> [WHAT TO DO]
Only the stretch of the listing below that runs from the line with "cells are negative" through the line with "image of human" is to be printed, exactly and with both ends.
= = = =
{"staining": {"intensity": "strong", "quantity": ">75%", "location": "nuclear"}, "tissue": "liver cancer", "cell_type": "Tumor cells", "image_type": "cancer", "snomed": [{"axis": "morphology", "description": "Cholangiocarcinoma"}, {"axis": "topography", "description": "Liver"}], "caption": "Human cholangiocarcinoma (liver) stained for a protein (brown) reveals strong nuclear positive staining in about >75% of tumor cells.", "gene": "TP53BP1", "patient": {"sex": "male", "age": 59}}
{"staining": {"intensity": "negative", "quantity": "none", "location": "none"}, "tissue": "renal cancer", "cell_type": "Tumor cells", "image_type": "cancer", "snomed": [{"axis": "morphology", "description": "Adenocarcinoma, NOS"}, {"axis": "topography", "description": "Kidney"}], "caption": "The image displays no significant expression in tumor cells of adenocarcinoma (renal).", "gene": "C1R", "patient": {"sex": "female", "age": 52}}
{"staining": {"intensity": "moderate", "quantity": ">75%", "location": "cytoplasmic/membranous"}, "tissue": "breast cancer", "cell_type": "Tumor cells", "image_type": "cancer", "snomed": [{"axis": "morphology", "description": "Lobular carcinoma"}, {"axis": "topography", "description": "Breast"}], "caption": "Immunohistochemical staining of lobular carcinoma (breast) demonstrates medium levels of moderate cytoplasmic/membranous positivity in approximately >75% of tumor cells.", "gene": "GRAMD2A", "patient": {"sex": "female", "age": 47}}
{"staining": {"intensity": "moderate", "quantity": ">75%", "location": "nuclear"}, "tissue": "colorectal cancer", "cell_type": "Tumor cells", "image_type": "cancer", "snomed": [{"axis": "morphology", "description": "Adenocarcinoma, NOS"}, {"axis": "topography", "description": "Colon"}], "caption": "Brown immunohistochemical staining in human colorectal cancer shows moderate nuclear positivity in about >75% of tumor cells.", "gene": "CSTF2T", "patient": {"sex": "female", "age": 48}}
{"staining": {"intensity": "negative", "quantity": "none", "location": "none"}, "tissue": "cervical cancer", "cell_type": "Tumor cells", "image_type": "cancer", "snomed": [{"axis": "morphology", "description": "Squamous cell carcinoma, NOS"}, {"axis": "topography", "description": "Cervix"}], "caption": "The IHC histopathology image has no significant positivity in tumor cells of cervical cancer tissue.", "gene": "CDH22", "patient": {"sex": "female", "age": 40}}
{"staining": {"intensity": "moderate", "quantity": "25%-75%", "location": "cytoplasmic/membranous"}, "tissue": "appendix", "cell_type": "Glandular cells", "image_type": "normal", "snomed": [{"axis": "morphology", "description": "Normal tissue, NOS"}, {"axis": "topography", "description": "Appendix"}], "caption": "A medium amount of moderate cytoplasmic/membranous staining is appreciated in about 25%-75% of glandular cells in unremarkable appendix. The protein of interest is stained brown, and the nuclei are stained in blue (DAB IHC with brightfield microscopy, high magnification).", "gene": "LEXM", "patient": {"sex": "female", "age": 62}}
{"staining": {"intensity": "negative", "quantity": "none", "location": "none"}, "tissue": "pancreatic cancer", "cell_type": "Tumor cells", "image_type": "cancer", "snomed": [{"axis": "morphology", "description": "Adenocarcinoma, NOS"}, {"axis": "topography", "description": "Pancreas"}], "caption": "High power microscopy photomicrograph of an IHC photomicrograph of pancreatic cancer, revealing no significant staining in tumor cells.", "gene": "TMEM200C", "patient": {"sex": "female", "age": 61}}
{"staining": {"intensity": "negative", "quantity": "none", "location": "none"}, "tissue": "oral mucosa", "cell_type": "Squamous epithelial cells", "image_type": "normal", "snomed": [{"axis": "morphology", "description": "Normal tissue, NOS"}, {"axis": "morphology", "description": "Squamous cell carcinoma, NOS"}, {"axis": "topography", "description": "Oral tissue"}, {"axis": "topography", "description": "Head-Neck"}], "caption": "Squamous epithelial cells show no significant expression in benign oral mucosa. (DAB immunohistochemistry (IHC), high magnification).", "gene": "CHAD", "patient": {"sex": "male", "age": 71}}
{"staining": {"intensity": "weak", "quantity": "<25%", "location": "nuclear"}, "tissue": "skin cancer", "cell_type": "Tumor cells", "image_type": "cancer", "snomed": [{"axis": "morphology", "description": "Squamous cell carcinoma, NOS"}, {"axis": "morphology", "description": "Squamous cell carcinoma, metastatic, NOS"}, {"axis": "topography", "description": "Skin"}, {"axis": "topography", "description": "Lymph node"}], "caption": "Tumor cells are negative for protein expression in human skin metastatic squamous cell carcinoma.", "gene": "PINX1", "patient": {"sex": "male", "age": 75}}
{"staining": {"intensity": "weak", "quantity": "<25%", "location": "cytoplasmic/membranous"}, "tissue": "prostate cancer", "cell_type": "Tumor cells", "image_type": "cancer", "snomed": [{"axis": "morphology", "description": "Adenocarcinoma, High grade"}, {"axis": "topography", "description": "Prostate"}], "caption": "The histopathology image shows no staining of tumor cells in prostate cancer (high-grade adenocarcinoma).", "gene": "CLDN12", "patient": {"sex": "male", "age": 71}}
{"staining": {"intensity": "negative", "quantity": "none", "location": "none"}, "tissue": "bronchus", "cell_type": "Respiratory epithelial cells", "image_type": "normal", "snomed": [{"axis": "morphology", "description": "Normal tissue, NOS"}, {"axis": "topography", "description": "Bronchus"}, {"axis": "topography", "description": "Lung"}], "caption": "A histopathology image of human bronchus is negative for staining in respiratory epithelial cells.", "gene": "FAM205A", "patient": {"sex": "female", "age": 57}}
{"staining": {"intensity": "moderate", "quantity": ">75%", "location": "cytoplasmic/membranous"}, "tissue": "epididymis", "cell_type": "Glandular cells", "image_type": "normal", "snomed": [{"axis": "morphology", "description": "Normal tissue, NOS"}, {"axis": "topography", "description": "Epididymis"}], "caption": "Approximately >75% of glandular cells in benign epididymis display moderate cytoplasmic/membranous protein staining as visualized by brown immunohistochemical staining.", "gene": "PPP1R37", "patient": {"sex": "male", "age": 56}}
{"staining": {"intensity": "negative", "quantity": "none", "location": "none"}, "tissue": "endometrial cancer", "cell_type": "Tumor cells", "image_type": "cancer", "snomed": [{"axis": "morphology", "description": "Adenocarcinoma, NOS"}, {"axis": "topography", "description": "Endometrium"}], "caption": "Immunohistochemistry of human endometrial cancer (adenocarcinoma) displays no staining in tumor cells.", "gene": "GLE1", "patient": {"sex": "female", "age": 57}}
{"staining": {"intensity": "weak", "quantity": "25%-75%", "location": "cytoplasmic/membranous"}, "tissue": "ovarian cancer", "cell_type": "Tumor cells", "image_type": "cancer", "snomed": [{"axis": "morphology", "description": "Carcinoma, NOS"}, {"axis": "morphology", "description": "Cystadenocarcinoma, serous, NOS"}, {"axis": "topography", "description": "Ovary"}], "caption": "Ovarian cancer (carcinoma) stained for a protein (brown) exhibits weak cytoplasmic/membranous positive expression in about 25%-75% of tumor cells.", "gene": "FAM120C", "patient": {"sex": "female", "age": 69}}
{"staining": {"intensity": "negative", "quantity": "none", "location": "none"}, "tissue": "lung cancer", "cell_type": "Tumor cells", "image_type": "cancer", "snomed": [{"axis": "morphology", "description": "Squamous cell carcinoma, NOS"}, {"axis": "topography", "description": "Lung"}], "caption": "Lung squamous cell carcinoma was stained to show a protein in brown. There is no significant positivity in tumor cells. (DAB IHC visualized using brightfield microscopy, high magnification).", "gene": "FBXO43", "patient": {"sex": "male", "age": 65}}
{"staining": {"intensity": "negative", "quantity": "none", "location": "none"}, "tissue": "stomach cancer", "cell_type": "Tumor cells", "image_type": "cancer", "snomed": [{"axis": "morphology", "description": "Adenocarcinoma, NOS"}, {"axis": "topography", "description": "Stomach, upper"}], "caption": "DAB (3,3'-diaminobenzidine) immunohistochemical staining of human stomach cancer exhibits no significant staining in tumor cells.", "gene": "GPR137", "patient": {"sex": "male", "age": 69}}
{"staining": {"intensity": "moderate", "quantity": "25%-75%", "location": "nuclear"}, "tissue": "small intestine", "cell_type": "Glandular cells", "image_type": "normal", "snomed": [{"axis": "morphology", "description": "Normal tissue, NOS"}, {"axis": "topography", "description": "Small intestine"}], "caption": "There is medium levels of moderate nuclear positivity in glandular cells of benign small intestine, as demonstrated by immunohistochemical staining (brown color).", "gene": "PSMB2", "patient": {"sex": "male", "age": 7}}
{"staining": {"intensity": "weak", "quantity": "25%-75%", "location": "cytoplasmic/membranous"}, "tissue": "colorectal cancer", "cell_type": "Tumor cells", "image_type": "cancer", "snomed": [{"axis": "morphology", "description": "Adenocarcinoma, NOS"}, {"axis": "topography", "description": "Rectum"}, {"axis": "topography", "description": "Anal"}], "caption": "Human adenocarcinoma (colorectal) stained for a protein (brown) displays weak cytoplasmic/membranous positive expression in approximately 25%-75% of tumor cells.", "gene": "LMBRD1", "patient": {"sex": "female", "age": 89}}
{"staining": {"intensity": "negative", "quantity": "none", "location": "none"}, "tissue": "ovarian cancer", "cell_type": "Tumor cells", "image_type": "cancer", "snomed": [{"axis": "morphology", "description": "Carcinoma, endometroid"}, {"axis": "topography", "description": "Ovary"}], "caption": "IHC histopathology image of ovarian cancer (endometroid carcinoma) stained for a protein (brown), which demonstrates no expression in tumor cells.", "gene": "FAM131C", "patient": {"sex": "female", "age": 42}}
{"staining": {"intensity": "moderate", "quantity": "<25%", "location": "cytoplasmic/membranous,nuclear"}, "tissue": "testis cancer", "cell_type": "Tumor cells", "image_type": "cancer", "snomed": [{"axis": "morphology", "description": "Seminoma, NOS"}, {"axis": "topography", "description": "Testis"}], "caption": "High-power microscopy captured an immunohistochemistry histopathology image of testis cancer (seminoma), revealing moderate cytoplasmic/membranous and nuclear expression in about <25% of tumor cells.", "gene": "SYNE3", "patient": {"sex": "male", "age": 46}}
= = = =
> [RESULT OF THIS EXERCISE]
{"staining": {"intensity": "weak", "quantity": "<25%", "location": "nuclear"}, "tissue": "skin cancer", "cell_type": "Tumor cells", "image_type": "cancer", "snomed": [{"axis": "morphology", "description": "Squamous cell carcinoma, NOS"}, {"axis": "morphology", "description": "Squamous cell carcinoma, metastatic, NOS"}, {"axis": "topography", "description": "Skin"}, {"axis": "topography", "description": "Lymph node"}], "caption": "Tumor cells are negative for protein expression in human skin metastatic squamous cell carcinoma.", "gene": "PINX1", "patient": {"sex": "male", "age": 75}}
{"staining": {"intensity": "weak", "quantity": "<25%", "location": "cytoplasmic/membranous"}, "tissue": "prostate cancer", "cell_type": "Tumor cells", "image_type": "cancer", "snomed": [{"axis": "morphology", "description": "Adenocarcinoma, High grade"}, {"axis": "topography", "description": "Prostate"}], "caption": "The histopathology image shows no staining of tumor cells in prostate cancer (high-grade adenocarcinoma).", "gene": "CLDN12", "patient": {"sex": "male", "age": 71}}
{"staining": {"intensity": "negative", "quantity": "none", "location": "none"}, "tissue": "bronchus", "cell_type": "Respiratory epithelial cells", "image_type": "normal", "snomed": [{"axis": "morphology", "description": "Normal tissue, NOS"}, {"axis": "topography", "description": "Bronchus"}, {"axis": "topography", "description": "Lung"}], "caption": "A histopathology image of human bronchus is negative for staining in respiratory epithelial cells.", "gene": "FAM205A", "patient": {"sex": "female", "age": 57}}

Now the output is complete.